という話。
生まれも育ちも関東南部限定。神奈川、東京、埼玉の範囲から一回も出ることなく、限られた世界の中を、何度か移り住んできた私としては、醤油といえば濃口醤油一択で、薄口醤油なるものは、聞いたことこそあれ、使ったことなどは、ついぞないものだった。
それを今回試しに買ってみて、使ってみたのだから、まぁ一つの事件として挙げてもいいだろう。
なぜそういうことになったかというと、家で美味い牛丼を食べたくなったからだ。いや、もっと限定的に言おう。家で吉野家のような牛丼を食べたくなったからだ。
牛丼のレシピというのは星の数ほどあり、インターネットで調べればその枚挙には暇がない。でも、その多くは「すき焼き丼」のような仕上がりで、吉野家のそれとは程遠いものだった。牛丼といえば吉野家、だと思っている私としては、これは不満だった。
牛丼なんてものは、牛肉と醤油と砂糖でできているのだから、だいたいどうやっても美味しくはなる。だから、それはそれでいいと言えなくもないんだけど、でも、家にある濃口醤油だけで作れる範囲のレシピで作ろうとすると、吉野家の牛丼とは明らかに別のジャンルの味になってしまう。吉野家を自分で作りたいのだから、それがいくら美味しくても、満足度は100%にはならない。
そしてそんな自作牛丼が、味とともに、いやそれ以上に吉野家と明確に違うのは、色だった。ビジュアルだった。
普通に家庭にある濃口醤油で作ると、どうしてもその仕上がり色は濃く、黒くなる。でも皆さん知っての通り、吉野家の牛丼は肉の色が薄く、白いのだ。あの色こそが吉野家なのだ。あの色は、薄口醤油という、未知の調味料を使わなければ出ないのに違いない。ぐぬぬぬぬぬ。

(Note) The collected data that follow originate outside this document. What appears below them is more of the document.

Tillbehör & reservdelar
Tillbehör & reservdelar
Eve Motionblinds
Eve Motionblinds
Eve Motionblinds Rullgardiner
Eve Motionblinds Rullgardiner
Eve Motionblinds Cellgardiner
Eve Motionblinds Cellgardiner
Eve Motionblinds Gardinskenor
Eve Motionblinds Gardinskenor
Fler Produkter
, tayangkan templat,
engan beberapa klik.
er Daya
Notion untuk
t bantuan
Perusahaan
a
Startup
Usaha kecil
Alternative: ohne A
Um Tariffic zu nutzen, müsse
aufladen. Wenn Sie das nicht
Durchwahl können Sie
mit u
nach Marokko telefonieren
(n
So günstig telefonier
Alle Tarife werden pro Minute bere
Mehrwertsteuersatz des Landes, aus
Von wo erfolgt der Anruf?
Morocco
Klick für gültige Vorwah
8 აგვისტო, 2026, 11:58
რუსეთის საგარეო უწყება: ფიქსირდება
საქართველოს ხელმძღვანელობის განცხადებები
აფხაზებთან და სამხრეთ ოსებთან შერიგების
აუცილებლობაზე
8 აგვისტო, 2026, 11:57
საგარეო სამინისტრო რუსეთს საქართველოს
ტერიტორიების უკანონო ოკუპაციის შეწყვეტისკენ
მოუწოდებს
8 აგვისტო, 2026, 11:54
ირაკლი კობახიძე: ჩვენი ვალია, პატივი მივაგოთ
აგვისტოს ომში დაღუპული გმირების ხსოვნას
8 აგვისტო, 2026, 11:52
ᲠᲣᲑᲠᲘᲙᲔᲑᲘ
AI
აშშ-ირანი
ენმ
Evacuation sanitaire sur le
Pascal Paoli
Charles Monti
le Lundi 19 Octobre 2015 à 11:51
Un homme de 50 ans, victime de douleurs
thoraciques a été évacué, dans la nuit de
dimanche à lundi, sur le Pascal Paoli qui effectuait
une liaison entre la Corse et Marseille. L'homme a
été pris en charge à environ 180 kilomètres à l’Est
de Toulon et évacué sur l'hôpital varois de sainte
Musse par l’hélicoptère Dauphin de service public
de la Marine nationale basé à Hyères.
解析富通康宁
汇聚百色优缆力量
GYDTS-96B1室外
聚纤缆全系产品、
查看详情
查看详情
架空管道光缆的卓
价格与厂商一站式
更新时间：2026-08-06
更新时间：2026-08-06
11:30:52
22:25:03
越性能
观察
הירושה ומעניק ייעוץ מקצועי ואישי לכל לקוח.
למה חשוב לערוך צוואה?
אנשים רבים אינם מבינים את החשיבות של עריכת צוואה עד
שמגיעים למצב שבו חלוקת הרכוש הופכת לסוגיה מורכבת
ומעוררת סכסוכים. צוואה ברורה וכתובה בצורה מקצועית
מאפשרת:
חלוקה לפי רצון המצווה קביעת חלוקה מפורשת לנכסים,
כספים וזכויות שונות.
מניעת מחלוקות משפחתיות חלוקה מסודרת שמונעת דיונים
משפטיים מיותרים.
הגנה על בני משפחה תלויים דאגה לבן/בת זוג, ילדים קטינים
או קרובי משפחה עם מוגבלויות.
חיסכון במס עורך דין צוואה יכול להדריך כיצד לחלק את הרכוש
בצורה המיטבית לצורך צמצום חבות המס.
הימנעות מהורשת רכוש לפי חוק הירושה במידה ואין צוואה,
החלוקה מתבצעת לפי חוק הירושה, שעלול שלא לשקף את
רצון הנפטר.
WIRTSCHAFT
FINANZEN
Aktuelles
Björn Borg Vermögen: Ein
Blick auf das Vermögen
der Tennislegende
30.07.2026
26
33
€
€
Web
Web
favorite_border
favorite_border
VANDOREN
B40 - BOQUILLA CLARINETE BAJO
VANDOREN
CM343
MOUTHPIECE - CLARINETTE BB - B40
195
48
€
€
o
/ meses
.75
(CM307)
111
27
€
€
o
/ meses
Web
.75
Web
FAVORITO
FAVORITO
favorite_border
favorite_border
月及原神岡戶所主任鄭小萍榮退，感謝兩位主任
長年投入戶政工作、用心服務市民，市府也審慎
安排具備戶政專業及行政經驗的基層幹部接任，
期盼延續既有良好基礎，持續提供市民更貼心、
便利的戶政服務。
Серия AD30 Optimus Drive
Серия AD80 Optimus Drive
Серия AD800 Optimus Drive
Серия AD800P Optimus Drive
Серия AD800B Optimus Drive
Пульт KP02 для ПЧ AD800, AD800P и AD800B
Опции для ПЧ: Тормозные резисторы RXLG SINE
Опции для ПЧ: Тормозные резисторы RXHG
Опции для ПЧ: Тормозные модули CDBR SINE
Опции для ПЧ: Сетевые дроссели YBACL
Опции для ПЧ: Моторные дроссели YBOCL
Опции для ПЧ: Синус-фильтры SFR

そういうものを作りたい衝動に、ついに抗えなくなった。
ってことで、薄口醤油をついに入手し、ネットで再現レシピを調べ、牛丼を作った。そういう次第だ。大げさに言ってるけど、数百円の出費の話だ。うむ、我ながらスケールが小さいな。まぁいいだろう。
結果は、すげーうまかった。というか、吉野家に相当に近いものができた。感動。特にビジュアルが完璧に吉野家のそれ。感動。そして味に関して言えば、おそらく吉野家で使われているものよりも、ずっといい肉を使ったせいもあって、本家越えしたとすら言える。自分史上最高の自作牛丼を味わうことができた。うまぁぁぁい。感動。
で、そんな感動の牛丼体験から一夜明けて。
手元に残ったのは、大さじ2杯だけ使用した薄口醤油の残りだ。
さて、これ何に使おうかなぁ・・・。今のところ、アイデアは、ない。